12 Eylül faşist darbesi toplumsal muhalefete yönelik olmak üzere, öncelikli olarak devrimcileri hedef aldı. Katledilmeyip ağır işkence sonrası hapishanelere kapatılan devrimci tutsaklar, hapishanelerde de işkence görüyordu. Fiziki işkenceyle birlikte, moral işkence de görüyorlardı. Askeri disiplin içinde sabahları içtimaya çıkmak, “spor”(!) yapmak bunların bazılarıydı. Moral işkencenin hedefi, devrimcileri moral olarak teslim almak içindi. Başta Mamak Hapishanesi olmak üzere, bunda da pek başarısız sayılmazdı. Tek Tip Elbise (TTE) uygulaması dayatıldığında, buna uyan tutsak sayısı hiç de az değildi.

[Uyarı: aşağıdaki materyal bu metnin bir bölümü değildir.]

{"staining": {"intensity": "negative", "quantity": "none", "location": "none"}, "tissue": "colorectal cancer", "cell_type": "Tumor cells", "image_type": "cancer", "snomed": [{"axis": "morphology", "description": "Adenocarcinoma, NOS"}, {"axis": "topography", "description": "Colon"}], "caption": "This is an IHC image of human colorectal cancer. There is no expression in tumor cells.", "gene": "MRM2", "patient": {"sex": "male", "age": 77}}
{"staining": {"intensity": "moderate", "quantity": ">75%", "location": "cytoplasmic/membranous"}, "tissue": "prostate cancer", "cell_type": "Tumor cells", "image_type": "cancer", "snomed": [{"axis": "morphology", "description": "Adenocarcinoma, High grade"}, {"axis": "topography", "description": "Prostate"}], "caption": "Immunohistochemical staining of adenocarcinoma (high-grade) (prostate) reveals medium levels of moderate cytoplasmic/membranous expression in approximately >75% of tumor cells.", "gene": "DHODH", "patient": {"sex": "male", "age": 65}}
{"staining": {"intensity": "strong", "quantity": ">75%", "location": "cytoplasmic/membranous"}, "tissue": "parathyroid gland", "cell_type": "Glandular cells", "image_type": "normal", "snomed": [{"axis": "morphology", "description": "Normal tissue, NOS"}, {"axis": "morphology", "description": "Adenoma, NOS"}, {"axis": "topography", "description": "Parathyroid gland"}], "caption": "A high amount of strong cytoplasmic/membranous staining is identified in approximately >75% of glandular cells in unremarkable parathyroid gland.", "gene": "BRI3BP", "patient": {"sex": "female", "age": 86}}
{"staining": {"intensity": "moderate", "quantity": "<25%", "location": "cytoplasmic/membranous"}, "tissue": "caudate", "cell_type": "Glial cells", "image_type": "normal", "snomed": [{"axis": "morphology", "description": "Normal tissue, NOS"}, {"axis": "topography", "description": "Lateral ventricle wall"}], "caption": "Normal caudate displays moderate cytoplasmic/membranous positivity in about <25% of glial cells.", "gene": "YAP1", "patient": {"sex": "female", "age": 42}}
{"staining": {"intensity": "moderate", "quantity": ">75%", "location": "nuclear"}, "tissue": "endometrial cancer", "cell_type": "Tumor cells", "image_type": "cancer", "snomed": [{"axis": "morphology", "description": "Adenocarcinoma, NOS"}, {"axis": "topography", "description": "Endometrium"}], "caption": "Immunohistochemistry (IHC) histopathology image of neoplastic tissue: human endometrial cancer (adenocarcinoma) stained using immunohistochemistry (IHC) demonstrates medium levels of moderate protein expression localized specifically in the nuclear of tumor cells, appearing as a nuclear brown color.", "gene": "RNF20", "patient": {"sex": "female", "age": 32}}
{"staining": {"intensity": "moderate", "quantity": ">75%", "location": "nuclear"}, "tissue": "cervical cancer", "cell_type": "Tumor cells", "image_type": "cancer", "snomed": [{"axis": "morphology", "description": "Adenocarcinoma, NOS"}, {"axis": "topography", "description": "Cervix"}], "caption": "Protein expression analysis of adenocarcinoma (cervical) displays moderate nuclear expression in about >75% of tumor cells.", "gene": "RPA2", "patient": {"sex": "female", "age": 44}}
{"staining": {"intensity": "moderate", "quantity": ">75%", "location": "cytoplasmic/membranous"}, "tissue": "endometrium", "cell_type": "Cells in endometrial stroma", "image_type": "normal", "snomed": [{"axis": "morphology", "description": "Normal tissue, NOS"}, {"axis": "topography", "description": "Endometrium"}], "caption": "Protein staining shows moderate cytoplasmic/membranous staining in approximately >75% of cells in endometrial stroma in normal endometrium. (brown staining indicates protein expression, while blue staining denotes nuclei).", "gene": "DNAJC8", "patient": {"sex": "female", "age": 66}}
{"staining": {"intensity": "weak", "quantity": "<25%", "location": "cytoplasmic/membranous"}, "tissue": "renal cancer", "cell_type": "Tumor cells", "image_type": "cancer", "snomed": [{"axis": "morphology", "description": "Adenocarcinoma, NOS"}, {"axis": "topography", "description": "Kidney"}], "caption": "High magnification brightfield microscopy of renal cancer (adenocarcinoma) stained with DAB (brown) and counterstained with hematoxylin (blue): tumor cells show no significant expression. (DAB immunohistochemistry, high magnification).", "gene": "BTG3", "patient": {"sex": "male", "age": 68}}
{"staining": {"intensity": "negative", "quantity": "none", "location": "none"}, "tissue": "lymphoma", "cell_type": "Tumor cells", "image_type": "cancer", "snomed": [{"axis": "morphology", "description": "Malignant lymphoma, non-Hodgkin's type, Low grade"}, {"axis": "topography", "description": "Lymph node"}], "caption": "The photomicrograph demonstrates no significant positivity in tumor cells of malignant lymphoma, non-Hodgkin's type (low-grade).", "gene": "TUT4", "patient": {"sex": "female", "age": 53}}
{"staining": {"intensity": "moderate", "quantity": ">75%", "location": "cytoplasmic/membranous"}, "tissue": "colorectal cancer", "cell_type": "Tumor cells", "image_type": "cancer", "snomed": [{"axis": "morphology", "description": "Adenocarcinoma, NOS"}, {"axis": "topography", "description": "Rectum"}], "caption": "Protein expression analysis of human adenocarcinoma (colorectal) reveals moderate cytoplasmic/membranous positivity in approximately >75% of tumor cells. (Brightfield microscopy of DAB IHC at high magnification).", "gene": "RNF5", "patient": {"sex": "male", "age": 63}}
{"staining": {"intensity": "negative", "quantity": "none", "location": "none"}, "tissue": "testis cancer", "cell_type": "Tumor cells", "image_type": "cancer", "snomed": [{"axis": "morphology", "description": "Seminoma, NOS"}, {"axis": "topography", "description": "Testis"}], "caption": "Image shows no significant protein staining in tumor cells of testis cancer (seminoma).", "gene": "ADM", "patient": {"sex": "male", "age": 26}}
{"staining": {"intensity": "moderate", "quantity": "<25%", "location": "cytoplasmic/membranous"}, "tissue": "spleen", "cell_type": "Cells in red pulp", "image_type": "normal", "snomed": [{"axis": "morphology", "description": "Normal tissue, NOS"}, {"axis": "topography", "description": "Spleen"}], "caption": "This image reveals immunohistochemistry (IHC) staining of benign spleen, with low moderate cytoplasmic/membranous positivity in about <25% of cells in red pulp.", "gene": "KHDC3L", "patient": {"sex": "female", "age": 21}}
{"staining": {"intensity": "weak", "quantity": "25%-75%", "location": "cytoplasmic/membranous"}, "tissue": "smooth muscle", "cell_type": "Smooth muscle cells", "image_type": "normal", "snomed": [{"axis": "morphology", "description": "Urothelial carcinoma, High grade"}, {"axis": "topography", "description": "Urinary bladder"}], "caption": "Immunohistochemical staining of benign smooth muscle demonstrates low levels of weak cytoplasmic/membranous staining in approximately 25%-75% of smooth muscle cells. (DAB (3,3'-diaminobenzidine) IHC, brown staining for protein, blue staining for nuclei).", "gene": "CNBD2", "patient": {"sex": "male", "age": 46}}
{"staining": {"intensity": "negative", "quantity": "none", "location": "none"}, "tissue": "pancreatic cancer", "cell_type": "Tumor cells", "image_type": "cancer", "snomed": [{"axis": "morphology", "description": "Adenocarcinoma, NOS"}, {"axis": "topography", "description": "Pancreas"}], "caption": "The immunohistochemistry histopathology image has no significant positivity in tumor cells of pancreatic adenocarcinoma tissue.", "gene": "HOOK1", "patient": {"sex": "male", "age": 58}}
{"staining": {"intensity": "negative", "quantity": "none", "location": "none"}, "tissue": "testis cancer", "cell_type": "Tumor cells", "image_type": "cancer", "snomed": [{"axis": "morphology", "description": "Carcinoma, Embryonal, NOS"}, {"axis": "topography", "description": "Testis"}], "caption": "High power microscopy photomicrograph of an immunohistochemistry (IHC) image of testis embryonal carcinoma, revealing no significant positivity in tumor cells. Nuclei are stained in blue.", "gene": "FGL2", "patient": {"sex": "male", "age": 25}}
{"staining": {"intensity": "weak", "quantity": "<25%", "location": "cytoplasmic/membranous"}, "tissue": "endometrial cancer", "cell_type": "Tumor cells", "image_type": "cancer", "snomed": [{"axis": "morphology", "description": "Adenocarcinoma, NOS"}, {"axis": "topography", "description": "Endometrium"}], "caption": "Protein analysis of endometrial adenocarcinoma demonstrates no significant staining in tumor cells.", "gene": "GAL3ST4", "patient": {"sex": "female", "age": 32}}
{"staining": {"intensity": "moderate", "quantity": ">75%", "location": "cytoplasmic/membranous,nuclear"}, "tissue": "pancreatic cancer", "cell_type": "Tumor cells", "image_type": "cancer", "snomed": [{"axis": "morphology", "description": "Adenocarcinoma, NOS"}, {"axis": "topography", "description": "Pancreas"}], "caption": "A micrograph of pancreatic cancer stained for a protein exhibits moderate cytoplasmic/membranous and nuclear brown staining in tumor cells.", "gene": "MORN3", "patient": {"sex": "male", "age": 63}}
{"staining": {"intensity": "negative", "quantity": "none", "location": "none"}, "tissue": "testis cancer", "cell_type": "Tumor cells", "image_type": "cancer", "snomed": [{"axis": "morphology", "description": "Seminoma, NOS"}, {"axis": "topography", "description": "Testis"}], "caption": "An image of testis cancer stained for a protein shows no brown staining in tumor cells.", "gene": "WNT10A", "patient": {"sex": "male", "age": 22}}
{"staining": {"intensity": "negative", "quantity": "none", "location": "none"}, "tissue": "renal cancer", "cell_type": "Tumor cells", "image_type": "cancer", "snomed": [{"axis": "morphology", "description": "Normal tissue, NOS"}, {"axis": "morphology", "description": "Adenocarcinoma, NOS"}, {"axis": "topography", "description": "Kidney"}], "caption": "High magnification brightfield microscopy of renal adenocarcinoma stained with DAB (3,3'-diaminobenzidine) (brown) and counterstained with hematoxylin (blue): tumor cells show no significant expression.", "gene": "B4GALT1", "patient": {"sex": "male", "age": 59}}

TTE'ye karşı direnenler de, yani elbiseyi giymeyenler de vardı. '84 Ölü Orucu Direnişi TTE uygulamasının kaldırılması için başlatıldı. Elbette hapishanelerdeki tek sorun TTE uygulaması değildi. Ama moral işkence TTE ile son noktasına varıyordu. TTE'yi giyen biri, açık olarak teslim alınmış demekti. Kimi 12 Eylül devrimci “önderleri” TTE'yi can güvenliği bahanesiyle giymiş ve teslim olmuşlardı. TİKB ve Devrimci Sol, devrimci kimliğe yönelik bu saldırıya '84 Ölüm Orucu Direnişi'yle karşılık verdi. “Diz çökerek yaşamaktansa, ayakta ölmek yeğdir” diyerek Ölüm Orucu Direnişi'ne başladılar.
Ölüm Orucu Direnişi'nde devrimci tutsaklar Abdullah Meral, Mehmet Fatih Öktülmüş, Haydar Başbağ ve Hasan Telci ölümsüzleştiler.
TTE '84'te kalkmadı. Yani direniş ilk aşamada maddi bir kazanımla sonuçlanmadı. Ama direnişin başlaması bile, siyasal olarak bir kazanımdı. TTE moral olarak bir saldırıydı. Bu saldırıya en net yanıt Ölüm Orucu Direnişi olmuştur. Ölüm Orucu direnişiyle TTE kaldırılmadı, ama teslim olanların TTE'yi teorize ederek giymeleri de dayanıksız kaldı. TTE'yi giymeyen tutsak sayısı arttı. Bir süre sonra faşist sermaye devleti TTE uygulamasını kaldırdı. '84 Ölüm Orucu Direnişi'nde kazanılan siyasal zafer, maddi olarak da taçlandı.
Devrimci tarihimize bu şanlı direnişi yazan başeğmez devrimcileri bir kez daha saygıyla anıyoruz.
'84 Ölüm Orucu şehitleri ölümsüzdür!